Given an array of n integers where n > 1, nums, return an array output such that output[i] is equal to the product of all the elements of nums except nums[i].

Solve it without division and in O(n).

For example, given [1,2,3,4], return [24,12,8,6].

Follow up:
Could you solve it with constant space complexity? (Note: The output array does not count as extra space for the purpose of space complexity analysis.)

Solution1: run time complexity is O(n), space complexity is O(n).
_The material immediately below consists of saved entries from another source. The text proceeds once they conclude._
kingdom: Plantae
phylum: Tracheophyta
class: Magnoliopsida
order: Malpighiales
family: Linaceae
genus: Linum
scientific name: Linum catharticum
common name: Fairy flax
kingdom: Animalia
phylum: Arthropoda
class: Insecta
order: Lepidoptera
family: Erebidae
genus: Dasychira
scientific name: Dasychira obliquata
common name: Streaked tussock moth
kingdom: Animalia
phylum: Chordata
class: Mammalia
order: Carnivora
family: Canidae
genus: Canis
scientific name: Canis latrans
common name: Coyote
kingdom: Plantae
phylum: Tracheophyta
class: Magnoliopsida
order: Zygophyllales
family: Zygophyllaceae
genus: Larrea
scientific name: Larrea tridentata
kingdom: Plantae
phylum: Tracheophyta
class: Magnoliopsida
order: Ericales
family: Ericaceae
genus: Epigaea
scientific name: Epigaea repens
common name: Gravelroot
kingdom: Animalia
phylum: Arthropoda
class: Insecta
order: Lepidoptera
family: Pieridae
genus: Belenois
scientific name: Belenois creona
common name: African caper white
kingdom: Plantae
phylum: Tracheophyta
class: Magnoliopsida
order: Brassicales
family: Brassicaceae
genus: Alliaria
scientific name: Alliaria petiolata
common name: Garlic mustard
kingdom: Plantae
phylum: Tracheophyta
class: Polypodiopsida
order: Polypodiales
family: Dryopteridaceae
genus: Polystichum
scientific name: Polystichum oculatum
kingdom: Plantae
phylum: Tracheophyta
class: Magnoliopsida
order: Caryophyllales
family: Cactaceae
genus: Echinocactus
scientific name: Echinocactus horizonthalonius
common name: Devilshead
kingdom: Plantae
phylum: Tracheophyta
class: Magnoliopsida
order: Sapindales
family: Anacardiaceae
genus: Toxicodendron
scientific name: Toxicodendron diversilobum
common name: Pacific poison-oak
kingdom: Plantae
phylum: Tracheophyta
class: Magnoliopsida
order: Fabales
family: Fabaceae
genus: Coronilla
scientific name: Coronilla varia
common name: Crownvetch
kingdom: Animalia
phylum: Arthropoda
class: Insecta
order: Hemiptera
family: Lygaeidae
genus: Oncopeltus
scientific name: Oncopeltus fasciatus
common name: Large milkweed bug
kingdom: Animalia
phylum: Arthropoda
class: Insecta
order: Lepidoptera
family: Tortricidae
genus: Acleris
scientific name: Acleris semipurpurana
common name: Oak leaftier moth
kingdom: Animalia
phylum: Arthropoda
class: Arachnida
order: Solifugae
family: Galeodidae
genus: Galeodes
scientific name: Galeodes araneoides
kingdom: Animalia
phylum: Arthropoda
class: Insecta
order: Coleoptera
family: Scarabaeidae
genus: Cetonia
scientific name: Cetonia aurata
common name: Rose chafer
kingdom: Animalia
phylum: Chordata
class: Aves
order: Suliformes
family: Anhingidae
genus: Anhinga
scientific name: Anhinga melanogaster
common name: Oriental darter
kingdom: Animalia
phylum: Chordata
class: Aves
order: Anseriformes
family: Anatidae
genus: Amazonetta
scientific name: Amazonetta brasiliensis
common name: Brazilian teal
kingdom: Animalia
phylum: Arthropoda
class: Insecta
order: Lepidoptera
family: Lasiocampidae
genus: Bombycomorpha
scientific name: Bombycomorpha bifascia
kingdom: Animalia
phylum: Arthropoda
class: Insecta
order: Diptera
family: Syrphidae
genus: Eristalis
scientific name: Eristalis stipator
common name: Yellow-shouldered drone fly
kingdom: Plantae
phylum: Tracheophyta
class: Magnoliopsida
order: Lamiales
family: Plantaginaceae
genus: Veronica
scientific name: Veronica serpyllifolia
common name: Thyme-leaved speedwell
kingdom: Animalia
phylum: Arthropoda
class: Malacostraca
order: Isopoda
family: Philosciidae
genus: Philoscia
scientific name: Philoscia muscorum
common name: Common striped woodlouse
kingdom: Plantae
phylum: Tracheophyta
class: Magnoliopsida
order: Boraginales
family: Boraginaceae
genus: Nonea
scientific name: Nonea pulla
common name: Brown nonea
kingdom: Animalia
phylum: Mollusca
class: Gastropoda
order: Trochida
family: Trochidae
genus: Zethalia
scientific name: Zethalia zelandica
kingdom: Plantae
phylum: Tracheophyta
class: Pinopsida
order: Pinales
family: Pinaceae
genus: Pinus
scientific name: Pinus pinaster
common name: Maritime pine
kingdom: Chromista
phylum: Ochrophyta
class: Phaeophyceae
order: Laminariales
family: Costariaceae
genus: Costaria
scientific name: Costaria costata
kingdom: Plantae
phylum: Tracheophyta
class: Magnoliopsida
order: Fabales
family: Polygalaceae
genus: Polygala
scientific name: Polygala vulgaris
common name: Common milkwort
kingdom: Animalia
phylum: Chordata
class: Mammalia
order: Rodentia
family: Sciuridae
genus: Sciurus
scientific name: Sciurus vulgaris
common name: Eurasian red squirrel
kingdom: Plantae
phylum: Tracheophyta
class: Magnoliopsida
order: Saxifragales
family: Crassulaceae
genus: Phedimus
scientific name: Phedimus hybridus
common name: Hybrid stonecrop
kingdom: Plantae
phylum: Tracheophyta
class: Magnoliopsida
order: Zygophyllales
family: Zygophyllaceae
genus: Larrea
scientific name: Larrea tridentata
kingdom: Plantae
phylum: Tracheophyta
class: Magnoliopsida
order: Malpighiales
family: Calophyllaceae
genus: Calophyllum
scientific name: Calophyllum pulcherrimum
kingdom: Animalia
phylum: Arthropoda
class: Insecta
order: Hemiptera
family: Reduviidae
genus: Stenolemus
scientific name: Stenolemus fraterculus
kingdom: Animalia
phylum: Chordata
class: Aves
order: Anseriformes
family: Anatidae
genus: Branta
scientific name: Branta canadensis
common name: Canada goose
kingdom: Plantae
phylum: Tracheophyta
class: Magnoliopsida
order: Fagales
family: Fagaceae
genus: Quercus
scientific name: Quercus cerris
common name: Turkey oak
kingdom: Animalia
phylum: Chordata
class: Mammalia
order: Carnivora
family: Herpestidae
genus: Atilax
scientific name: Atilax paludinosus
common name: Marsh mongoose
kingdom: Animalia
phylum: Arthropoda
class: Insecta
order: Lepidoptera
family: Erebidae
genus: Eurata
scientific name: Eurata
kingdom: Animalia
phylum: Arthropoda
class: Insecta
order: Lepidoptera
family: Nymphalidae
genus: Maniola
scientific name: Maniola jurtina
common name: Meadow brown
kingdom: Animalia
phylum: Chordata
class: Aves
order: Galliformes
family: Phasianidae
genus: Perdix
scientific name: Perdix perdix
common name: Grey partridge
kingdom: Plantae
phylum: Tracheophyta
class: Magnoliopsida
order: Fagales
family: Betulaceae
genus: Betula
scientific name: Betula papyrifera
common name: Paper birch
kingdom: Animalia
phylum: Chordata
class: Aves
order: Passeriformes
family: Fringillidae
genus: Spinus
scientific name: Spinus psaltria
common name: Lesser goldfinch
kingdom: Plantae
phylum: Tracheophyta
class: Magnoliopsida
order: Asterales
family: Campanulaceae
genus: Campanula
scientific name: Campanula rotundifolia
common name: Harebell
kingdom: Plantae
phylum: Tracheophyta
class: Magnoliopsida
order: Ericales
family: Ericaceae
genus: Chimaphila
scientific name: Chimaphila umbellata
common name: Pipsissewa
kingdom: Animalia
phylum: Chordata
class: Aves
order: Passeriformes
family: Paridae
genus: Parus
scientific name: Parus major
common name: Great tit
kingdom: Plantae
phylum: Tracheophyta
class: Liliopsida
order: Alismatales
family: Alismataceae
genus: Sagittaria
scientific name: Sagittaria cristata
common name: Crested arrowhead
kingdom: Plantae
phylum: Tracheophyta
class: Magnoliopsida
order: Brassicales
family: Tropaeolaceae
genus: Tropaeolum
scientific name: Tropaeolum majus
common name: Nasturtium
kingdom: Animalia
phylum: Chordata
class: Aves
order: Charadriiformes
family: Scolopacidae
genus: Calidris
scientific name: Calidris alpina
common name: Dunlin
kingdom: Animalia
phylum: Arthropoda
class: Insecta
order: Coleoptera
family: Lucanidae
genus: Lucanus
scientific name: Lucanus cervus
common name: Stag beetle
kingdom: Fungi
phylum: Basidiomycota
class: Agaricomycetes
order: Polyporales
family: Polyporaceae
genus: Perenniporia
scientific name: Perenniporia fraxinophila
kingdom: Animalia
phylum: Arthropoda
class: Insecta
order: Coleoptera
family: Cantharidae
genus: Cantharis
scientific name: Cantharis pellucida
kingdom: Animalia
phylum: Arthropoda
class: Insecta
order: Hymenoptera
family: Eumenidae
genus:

res = [n2*n3*n4, n1*n3*n4, n1*n2*n4, n1*n2*n3], 相当于
a1 = [1, n1, n1*n2, n1*n2*n3]和
a2 = [n2*n3*n4, n3*n4, n4, 1]相乘

public class Solution {
    public int[] productExceptSelf(int[] nums) {
        int[] res = new int[nums.length];
        int[] a1 = new int[nums.length];
        int[] a2 = new int[nums.length];
        a1[0] = 1;
        a2[nums.length - 1] = 1;
        
        // scan from left to right -> a1 = [1, n1, n1*n2, n1*n2*n3]
        for (int i = 0; i < nums.length - 1; i++) {
            a1[i + 1] = nums[i] * a1[i];
        }
        
        // scan from right to left -> a2 = [n2*n3*n4, n3*n4, n4, 1]
        for (int i = nums.length - 1; i > 0; i--) {
            a2[i - 1] = nums[i] * a2[i];
        }
        
        // multiply -> res = [n2*n3*n4, n1*n3*n4, n1*n2*n4, n1*n2*n3]
        for (int i = 0; i < nums.length; i++) {
            res[i] = a1[i] * a2[i];
        }
        
        return res;
    }
}

Solution2: run time complexity is O(n), constant space.

用一个temp来保存每次的结果。

public class Solution {
    public int[] productExceptSelf(int[] nums) {
        int[] res = new int[nums.length];
        res[0] = 1;
        int temp = 1;
        
        for (int i = 1; i < nums.length; i++) {
            temp = temp * nums[i - 1];
            res[i] = temp;
        }
        
        temp = 1;
        for (int i = nums.length - 2; i >= 0; i--) {
            temp = temp * nums[i + 1];
            res[i] *= temp;
        }
        
        return res;
    }
}